:: WORK TO BE COMPLETED ::
Reproduce the part of the FFWD porting notes below from "We do this so" to "the XBox 360." word for word.

[SOURCE EXTRACT Boundary: Start]

In essence this means that you will work by altering your scripts in Unity and then translating them to FFWD. With the tools we have now, translation is a one way street. From Unity to XNA. So if you make modifications to your code in XNA, you will have to put that code back in the Unity script, otherwise it will be overwritten the next time you export from Unity.
We do this so you can work on porting to XNA while you are working on your game in Unity. You do not need to have a finished game in order to use FFWD.
The FFWD framework is using the same API as Unity. At least as close as we can get to it. There are some things that just work differently in XNA, and have no natural mapping to Unity. Since we can't do anything about that, you sometimes need to have XNA specific code in your Unity scripts.
Fortunately this is easy, by using conditional compilation. The following symbols are defined in XNA so you can use them in your code. All code that is contained in these directives will be ignored by Unity:
- WINDOWS_PHONE - You are running XNA on the Windows Phone.
- XBOX and XBOX360 - You are running XNA on the XBox 360.
- WINDOWS - You are running XNA on Windows.
One of the places where you will most likely run in to code that needs conditional compilation is when working with XML. On the Windows Phone you only have the System.Xml.Linq namespace available. Unity does not support that, so you need to write your XML code with conditional compilation to make it work.
Sometimes you have a script in Unity that you for some reason do not want in XNA when you export scripts. This can be code that you need to do differently in XNA, code that is not done yet or editor scripts that does not work in FFWD. You can exclude them by adding them to either Excluded Scripts or Excluded Paths from the FFWD configuration.
When we read the data from your scenes into XNA, we do it by using the built-in XML serializer. This system is quite flexible, and allow you to use attributes to define what is read from the XML file. Unity has a similar system in for the editor that controls what is being shown in the inspector. When we export a scene we only export what is shown in the Inspector and what is marked with SerializeField attribute in Unity.
There is one big difference in how Unity handles things compeared to what XNA does. Public properties are ignored in Unity, but are being considered in XNA. We cannot automatically determine where your public properties are in your script, so you have to mark them with the ContentSerialierAttribute so they will not be considered in XNA. This attribute is also seen by Unity, but has no effect there.
Example:
[ContentSerializerIgnore] public void MyProperty { get; set; }
There are also a couple of other attrributes that you can use to control what FFWD does.
This attribute tells FFWD that you do not want to export this script from your scenes. When the exporter encounters this script in one of your scenes, it will skip it and not write it to XML. It will still copy the script to the XNA project, unless you exclude it as described above.
This attribute is used for advanced scenarios, where you want the exporter to use a specific class for writing your script to XML. This is only needed in very rare cases as the default exporter class and the use of attributes in the code is usually enough.

[SOURCE EXTRACT Boundary: End]
[INFORMATION SUPPLIED Boundary: Start]

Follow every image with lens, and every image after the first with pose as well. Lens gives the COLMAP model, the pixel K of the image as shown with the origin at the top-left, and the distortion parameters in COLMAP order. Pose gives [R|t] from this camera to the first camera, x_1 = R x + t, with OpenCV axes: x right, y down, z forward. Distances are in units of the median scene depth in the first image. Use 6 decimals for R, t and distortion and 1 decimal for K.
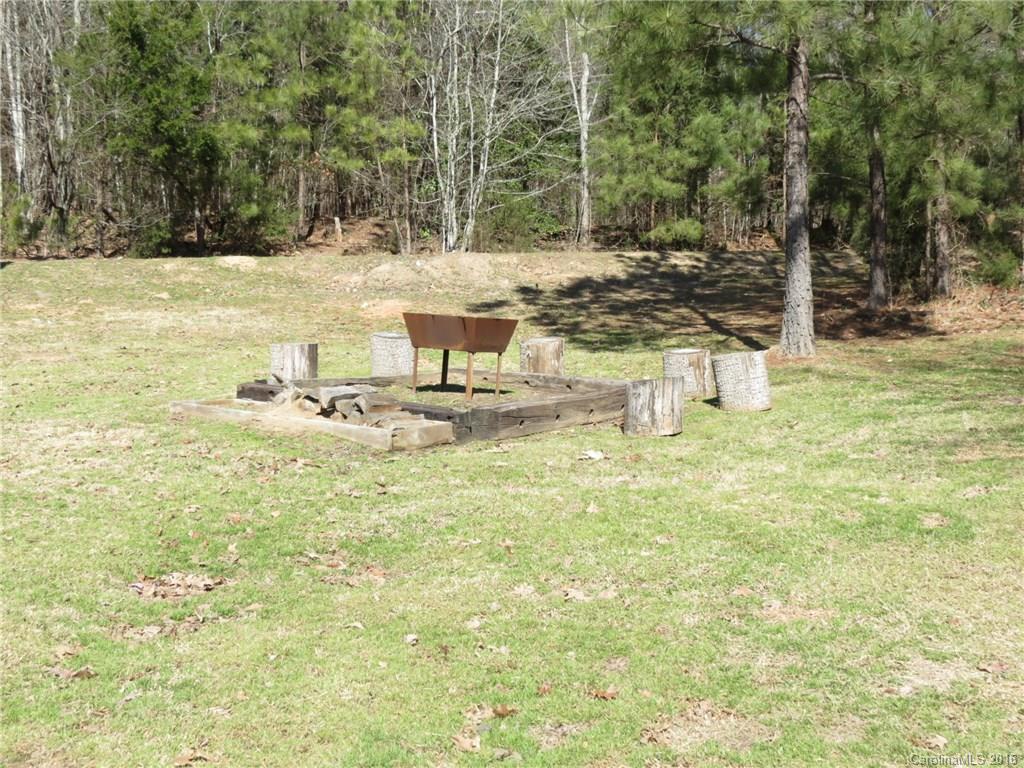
lens RADIAL K [[1417.2, 0, 511.8], [0, 1417.2, 384.0], [0, 0, 1]] dist [-0.123157, 0.000000]
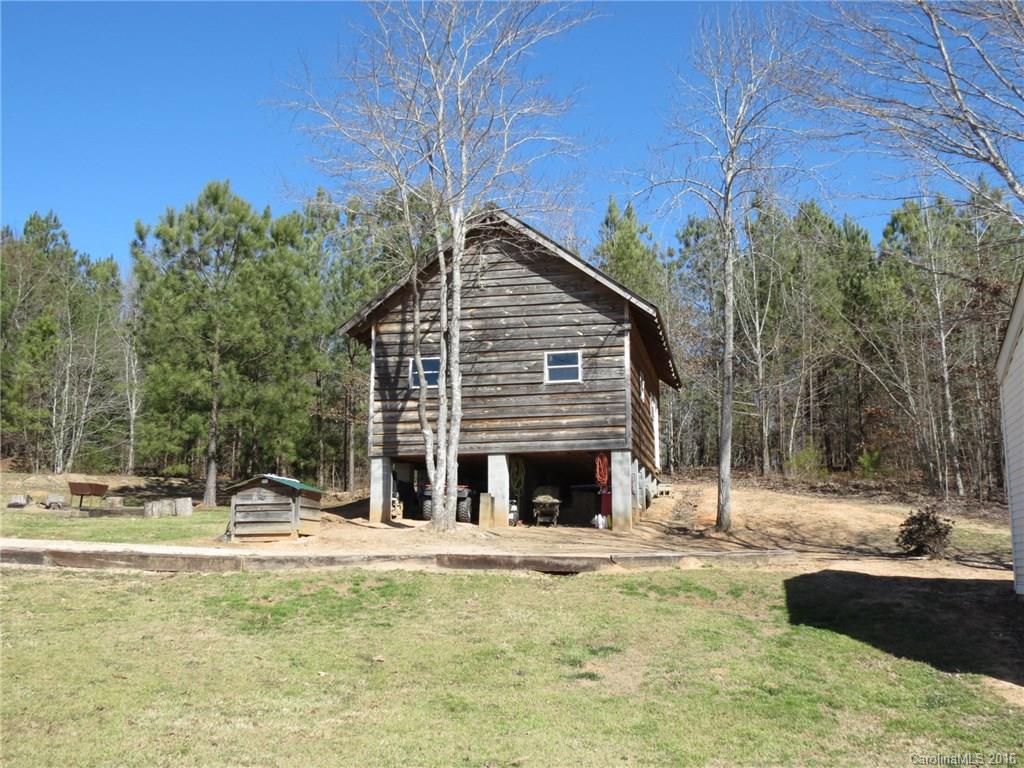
lens RADIAL K [[998.0, 0, 512.1], [0, 998.0, 384.8], [0, 0, 1]] dist [-0.012776, 0.000000]
pose [[0.912140, 0.071859, 0.403530, -0.034594], [0.014453, 0.978261, -0.206875, 0.081512], [-0.409623, 0.194531, 0.891272, -0.541766]]
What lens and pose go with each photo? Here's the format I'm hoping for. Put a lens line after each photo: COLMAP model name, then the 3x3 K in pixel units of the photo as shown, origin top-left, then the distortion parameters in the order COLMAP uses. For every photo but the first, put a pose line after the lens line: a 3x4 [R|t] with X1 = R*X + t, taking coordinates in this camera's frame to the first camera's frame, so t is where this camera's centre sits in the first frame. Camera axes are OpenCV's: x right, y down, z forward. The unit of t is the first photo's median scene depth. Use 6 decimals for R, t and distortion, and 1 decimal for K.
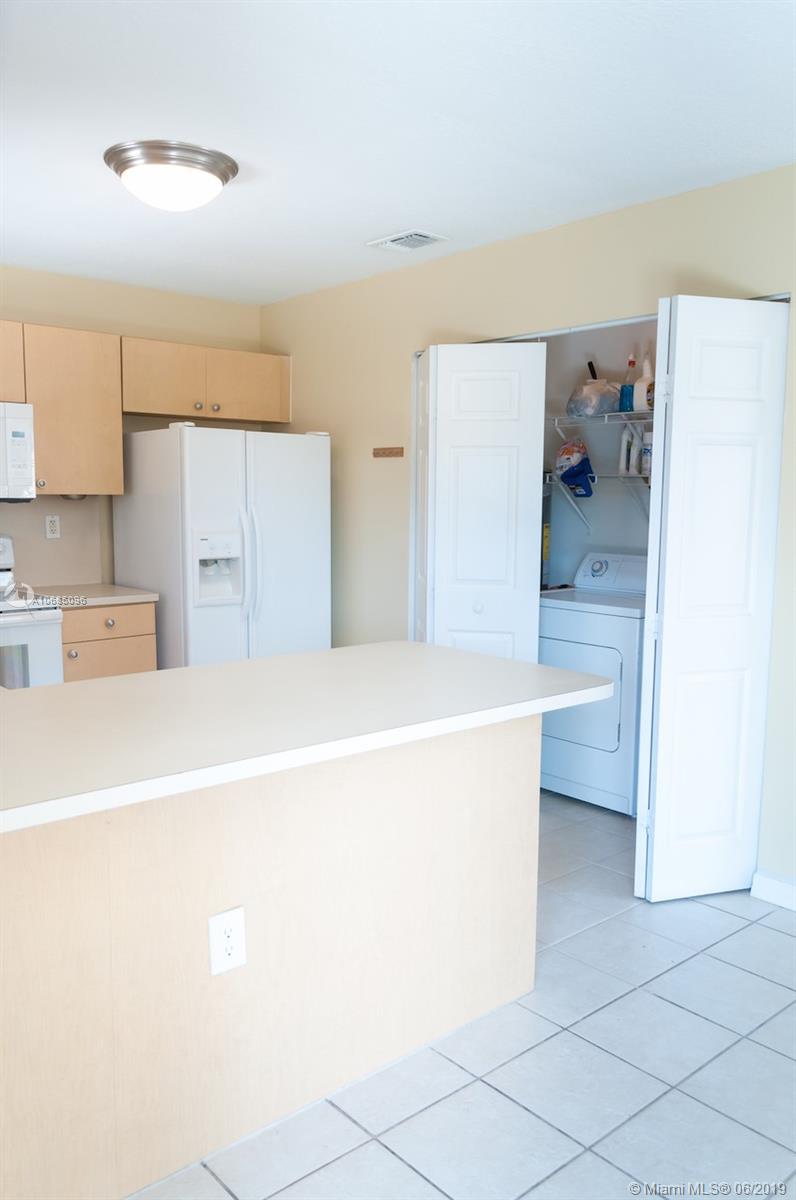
lens RADIAL K [[941.0, 0, 392.9], [0, 941.0, 609.1], [0, 0, 1]] dist [0.016115, 0.013881]
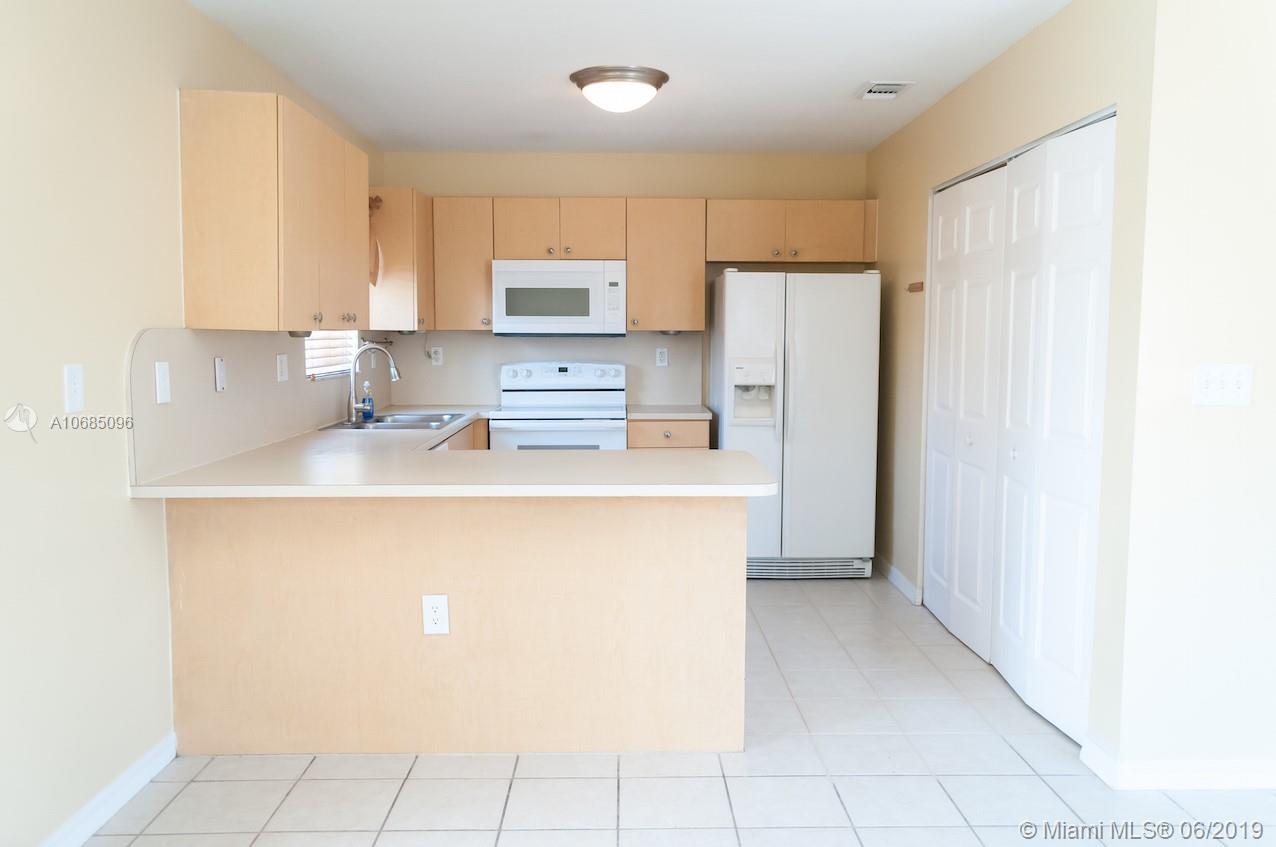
lens RADIAL K [[1000.6, 0, 651.1], [0, 1000.6, 427.5], [0, 0, 1]] dist [0.016115, 0.013881]
pose [[0.785736, 0.052129, -0.616361, 0.468668], [-0.069887, 0.997544, -0.004724, 0.012791], [0.614601, 0.046787, 0.787449, -0.037461]]
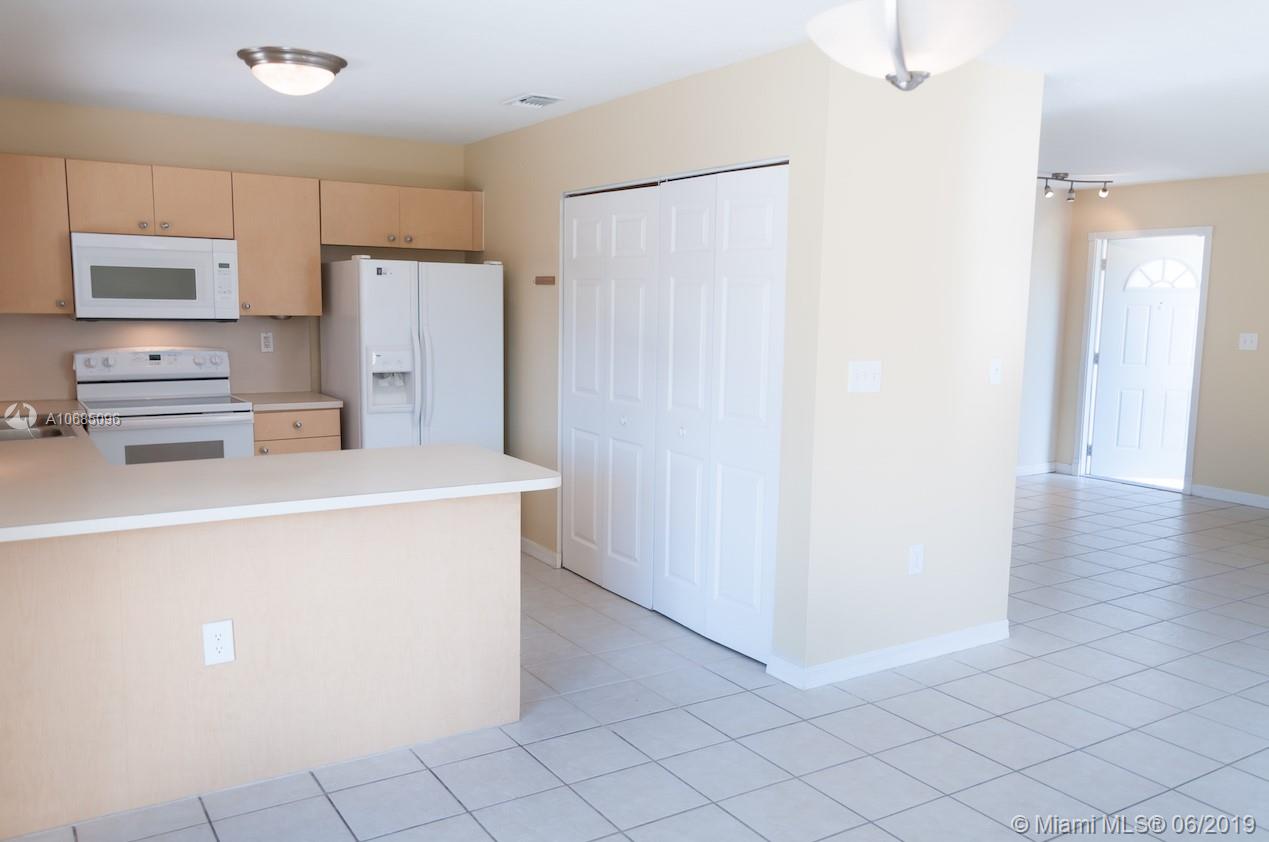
lens RADIAL K [[995.2, 0, 634.1], [0, 995.2, 433.0], [0, 0, 1]] dist [0.016115, 0.013881]
pose [[0.990810, 0.025541, -0.132830, 0.274624], [-0.024313, 0.999645, 0.010857, 0.000990], [0.133060, -0.007528, 0.991079, -0.177390]]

[INFORMATION SUPPLIED Boundary: End]

:: EXERCISE SOLUTION ::
We do this so you can work on porting to XNA while you are working on your game in Unity. You do not need to have a finished game in order to use FFWD.
The FFWD framework is using the same API as Unity. At least as close as we can get to it. There are some things that just work differently in XNA, and have no natural mapping to Unity. Since we can't do anything about that, you sometimes need to have XNA specific code in your Unity scripts.
Fortunately this is easy, by using conditional compilation. The following symbols are defined in XNA so you can use them in your code. All code that is contained in these directives will be ignored by Unity:
- WINDOWS_PHONE - You are running XNA on the Windows Phone.
- XBOX and XBOX360 - You are running XNA on the XBox 360.